His redundancy deal is basically that they'll keep him on until May, and after that he'll get a redundancy payment of six months' pay including tax - well over £70,000 in total.
I on the other hand was told I'm being let go last week and given two weeks' notice plus two weeks of redundancy pay (about £650 in all) and am now worrying about how I'm going to pay rent, buy food and pay bills, and trying to think of ways to make dd's shoes that she's about to grow out of last a little bit longer.
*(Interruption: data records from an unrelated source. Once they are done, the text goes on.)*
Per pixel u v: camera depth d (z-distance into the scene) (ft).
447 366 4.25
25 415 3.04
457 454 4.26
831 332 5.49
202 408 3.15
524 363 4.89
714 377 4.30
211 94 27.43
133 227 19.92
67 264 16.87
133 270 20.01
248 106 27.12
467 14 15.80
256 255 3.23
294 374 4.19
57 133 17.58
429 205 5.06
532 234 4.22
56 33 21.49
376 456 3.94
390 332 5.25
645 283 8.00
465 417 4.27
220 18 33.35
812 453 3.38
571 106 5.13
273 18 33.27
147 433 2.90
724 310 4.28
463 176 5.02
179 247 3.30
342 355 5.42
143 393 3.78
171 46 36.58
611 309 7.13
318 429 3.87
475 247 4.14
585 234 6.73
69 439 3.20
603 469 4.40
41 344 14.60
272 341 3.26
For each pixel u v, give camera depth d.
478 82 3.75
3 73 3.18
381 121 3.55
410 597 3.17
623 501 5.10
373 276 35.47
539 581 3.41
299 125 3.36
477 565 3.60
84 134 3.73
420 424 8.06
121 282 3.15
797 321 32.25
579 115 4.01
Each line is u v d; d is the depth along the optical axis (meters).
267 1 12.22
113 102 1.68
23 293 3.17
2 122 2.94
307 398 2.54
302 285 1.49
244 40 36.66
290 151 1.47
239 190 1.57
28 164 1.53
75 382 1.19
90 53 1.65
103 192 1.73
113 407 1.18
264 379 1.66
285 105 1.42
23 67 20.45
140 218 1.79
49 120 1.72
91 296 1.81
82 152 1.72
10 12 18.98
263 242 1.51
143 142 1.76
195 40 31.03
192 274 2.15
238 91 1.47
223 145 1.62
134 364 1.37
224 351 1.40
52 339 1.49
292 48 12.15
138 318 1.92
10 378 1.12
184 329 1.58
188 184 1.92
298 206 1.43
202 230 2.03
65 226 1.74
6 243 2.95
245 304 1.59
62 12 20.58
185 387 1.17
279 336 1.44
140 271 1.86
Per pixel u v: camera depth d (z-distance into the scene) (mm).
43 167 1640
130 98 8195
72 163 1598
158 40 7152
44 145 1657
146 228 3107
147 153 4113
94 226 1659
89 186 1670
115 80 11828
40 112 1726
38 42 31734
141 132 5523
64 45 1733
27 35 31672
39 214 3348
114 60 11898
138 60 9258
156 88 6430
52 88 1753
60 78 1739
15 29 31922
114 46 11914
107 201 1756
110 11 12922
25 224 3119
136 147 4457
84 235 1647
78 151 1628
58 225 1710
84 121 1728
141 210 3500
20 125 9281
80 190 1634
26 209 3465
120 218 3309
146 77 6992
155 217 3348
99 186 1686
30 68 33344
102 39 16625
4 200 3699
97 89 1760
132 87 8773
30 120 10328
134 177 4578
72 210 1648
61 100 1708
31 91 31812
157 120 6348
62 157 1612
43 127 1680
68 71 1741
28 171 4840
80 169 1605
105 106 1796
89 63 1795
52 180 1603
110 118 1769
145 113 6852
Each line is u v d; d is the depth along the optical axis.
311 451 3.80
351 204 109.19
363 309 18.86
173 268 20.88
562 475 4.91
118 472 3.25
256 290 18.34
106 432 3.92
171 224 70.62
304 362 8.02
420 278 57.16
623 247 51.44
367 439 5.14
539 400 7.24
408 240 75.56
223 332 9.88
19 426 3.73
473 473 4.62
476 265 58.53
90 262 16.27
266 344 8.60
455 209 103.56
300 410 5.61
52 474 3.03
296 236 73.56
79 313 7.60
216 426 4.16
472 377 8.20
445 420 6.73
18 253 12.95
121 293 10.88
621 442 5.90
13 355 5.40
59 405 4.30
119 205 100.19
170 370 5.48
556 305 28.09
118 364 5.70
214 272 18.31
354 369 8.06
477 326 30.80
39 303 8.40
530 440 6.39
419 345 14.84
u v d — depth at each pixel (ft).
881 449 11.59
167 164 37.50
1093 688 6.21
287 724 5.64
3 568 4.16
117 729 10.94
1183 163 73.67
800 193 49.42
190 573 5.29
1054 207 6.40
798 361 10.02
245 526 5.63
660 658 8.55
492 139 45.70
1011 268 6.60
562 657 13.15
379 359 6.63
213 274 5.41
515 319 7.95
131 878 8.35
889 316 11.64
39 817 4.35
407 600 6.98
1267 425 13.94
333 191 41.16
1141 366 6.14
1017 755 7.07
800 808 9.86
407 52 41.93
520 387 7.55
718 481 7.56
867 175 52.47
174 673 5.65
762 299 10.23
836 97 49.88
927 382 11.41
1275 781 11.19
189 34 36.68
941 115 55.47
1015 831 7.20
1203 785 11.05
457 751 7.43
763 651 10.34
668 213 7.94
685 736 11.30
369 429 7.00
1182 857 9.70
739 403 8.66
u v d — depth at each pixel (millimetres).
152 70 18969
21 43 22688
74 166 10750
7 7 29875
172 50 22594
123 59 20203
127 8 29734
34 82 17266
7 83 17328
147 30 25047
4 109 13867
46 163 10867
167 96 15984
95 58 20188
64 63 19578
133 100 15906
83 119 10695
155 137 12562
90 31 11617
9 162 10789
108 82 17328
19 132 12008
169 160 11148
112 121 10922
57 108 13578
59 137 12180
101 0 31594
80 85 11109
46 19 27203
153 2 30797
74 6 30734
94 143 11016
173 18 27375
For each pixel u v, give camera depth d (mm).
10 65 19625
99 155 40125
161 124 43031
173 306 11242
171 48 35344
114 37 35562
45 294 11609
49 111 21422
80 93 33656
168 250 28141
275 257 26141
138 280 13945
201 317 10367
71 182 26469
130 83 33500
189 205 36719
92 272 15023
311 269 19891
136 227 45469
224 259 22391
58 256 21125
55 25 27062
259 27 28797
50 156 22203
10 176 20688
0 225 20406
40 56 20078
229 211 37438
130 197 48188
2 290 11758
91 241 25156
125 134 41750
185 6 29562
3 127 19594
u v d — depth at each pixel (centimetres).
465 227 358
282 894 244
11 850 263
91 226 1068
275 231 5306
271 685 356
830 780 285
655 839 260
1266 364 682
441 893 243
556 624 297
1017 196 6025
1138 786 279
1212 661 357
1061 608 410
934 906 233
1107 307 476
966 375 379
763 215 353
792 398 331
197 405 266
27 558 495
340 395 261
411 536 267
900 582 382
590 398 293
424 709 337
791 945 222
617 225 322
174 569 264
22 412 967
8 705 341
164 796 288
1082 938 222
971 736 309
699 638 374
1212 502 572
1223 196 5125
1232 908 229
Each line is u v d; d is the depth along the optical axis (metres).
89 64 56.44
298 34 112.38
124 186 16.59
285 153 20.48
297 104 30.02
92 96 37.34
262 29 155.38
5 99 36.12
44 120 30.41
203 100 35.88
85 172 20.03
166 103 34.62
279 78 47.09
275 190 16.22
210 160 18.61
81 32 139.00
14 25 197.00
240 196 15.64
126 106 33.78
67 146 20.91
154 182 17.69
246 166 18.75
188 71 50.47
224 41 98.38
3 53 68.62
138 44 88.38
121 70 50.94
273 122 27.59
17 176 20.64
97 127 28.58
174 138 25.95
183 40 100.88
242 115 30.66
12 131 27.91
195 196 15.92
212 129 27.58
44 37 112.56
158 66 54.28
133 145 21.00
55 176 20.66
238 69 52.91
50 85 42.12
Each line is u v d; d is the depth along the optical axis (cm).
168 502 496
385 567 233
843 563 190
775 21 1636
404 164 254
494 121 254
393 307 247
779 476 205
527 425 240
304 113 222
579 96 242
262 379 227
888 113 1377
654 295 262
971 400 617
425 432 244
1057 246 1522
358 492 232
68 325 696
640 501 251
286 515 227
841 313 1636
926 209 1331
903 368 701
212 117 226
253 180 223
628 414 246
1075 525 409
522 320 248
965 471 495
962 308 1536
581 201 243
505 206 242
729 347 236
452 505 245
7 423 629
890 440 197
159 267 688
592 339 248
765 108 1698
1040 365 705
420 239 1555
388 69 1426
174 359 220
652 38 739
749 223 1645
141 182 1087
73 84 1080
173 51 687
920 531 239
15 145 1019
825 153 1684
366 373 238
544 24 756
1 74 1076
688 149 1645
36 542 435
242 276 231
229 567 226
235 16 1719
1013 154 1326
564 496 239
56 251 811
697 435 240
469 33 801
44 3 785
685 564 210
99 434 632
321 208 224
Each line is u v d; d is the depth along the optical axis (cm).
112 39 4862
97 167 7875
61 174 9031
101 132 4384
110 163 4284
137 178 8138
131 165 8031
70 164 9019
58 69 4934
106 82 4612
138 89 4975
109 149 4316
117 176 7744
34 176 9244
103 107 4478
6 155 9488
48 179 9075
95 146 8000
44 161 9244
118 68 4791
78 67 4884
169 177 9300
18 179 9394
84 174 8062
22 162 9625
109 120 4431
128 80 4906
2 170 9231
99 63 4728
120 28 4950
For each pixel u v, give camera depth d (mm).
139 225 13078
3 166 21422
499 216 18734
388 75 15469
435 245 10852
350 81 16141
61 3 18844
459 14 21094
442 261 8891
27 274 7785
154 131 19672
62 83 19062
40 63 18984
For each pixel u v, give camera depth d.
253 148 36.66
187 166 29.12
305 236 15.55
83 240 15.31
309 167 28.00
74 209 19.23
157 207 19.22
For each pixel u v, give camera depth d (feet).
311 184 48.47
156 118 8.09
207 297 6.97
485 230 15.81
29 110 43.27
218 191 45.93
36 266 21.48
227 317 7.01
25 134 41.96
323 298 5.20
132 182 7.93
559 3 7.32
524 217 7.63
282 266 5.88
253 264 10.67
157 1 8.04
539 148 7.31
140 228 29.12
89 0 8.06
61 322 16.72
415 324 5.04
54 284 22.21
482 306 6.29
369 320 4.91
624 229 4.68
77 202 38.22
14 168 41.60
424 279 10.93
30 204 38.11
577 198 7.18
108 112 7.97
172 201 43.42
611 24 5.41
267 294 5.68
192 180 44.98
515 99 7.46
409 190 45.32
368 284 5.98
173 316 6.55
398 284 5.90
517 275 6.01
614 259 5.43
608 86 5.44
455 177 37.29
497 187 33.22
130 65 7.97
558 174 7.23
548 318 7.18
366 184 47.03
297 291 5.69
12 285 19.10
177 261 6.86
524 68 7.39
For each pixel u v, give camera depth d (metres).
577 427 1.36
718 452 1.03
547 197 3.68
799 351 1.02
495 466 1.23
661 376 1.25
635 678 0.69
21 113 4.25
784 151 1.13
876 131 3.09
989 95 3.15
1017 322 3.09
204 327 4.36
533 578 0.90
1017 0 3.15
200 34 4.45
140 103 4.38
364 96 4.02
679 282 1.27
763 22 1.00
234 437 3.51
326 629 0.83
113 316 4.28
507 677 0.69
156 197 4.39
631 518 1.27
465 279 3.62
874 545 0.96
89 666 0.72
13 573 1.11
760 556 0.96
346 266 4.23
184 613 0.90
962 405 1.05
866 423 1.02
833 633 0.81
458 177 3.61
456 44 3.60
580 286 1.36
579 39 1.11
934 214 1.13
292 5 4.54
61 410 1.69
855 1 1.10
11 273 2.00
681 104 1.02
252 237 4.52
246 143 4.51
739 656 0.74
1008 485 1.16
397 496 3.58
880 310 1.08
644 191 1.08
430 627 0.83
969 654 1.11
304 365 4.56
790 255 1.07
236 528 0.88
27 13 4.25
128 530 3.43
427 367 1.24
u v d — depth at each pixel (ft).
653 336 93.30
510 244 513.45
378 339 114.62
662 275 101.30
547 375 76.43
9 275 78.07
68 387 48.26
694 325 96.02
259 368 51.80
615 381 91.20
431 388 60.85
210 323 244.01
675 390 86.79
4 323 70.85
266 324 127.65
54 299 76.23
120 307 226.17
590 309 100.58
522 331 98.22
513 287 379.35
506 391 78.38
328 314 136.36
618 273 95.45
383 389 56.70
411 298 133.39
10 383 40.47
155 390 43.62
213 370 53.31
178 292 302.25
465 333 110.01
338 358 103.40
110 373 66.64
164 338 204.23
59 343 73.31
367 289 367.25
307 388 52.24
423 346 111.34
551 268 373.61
We have some savings but not enough to go far.
I was pouring it all out to above friend and a couple of other mutual friends over a coffee today - not exactly wallowing (alright, I suppose I was a bit), trying to get some practical ideas about what avenues to look down next, expressing my new-found disbelief at actually being entitled to almost nothing in terms of housing benefit and support - when he suddenly started telling me to get a grip, that I wasn't the only person who'd been let go recently, to think of him and his "career in tatters" whilst I'd "only lost a job" which I'd often said was tedious anyway, plus I'm used to not having much money so I should just stop complaining. And more. Long story short, I ended up storming out, crushed and furious that he could be so self-obsessed.
I do feel for him, and I think I've been really supportive - I talked to him for hours when he first found out, invited him round for dinner loads so he felt supported - but part of me also feels bitter. It's not like his redundancy is imminent, he isn't going to have to worry about what to do financially, like many people hit by recent job losses. And regardless of that, there was no need for him to get insulting.
Part of me wants to just phone up and apologise, say I know that he's feeling crap right now, that I know it's tough, that I know he saw his job as a career and a lifestyle as well as just a means to an end. But part of me thinks that despite all that, there's no imminency about his redundancy, and he isn't going to have to worry a bit about what to do financially, and that he was just totally out of order and a right selfish git for saying what he said.
Or am I the selfish one for talking about redundancy in front of him? I dunno.